Les réponses proposées par les designers, makers ou acteurs locaux pour résoudre certaines situations liées au Covid sont ainsi comparables, qu’elles soient mises en place en Inde ou dans les pays occidentaux, ce qui invite à déplacer ce concept hors des contextes défavorisés où il est né. On fait plus (ou mieux) pour moins cher, pour plus de gens, avec un usage minimal des ressources pour rester indépendant des usines et infrastructures de production. C’est une forme d’économie de moyens, de réemploi, de low-tech à moindre frais.
Les matériaux sont souvent utilisés bruts, idéalement trouvés localement, et les formes sont peu sophistiquées et visent à l’essentiel. La production est locale et la distribution dépend d’une logistique très efficace et réduite, indépendante des institutions habituelles.

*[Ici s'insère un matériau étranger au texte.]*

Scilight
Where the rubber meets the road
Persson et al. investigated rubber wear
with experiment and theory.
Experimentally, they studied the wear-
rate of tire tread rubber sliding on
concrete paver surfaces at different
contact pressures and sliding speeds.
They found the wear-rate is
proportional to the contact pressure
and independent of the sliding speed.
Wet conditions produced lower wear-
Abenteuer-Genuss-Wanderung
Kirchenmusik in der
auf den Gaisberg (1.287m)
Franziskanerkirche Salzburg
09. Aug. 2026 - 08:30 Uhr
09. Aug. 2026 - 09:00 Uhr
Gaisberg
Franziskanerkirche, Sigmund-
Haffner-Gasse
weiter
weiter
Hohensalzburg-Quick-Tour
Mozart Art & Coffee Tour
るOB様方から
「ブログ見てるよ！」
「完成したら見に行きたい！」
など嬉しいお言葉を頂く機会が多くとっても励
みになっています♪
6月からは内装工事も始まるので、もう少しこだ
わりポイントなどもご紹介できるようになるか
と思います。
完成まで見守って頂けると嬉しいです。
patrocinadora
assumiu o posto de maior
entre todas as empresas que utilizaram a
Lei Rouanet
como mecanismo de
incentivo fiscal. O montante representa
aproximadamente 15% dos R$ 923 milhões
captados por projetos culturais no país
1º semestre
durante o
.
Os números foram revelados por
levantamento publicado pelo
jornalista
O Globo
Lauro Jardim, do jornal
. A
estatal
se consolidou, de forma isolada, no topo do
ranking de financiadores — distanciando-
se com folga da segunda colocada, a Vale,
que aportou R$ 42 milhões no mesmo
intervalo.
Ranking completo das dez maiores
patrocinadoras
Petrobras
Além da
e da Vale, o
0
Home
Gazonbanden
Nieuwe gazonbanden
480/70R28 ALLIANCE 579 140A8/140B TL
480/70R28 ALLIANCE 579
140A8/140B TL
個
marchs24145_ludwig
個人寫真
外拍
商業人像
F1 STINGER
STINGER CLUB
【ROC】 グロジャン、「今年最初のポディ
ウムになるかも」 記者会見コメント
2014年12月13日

En dépit de l’économie de moyens dans la production et la fabrication, les résultats semblent être aussi efficaces ou assez efficaces pour remplacer des produits industriels conçus pour résoudre le même problème. C’est le cas notamment du travail mené par un collectif de makers italiens afin de concevoir une valve permettant de transformer le masque de plongée de Decathlon en respirateur artificiel.
Même si cela soulève des questions complexes qui touchent aux normes de sécurité du dispositif proposé, la solution est en effet efficace, indépendante et peu chère. C’est une manière de transformer des contraintes en opportunités. En ce sens, la frugalité se rapproche du bricolage, de la ruse et des arts de faire[13].
Le lien entre l’innovation frugale et le monde des makers et les technologies de fabrication numérique est peu fait, certainement parce que l’innovation frugale tend à être associée au low-tech. Néanmoins, ne peut-on pas penser que la réponse du mouvement maker et l’emploi des outils de fabrication numérique pour lutter localement contre le coronavirus relève bien d’une proposition frugale ?
L’apport des makers et la diffusion de solutions concrètes par la logique d’un design « ouvert », partagé et mis en commun est exemplaire face à la pandémie. Les tiers-lieux de fabrication sont d’ailleurs depuis l’objet d’une attention particulière de la part du ministère de la Cohésion des Territoires, dont le programme des Fabriques de Territoires a pour objectif de soutenir 500 « Manufactures de proximité » sur le territoire français. C’est un signal fort : ces logiques de production locale incarnent des promesses symboliques, vers une forme d’indépendance, peut-être, à l’égard des systèmes productifs capitalistes dominants.
NDLR : Camille Bosqué a publié en août 2021 Open Design. Fabrication numérique et mouvement maker aux Éditions B42.
Cet article a été publié pour la première fois le 3 juin 2022 dans le quotidien AOC.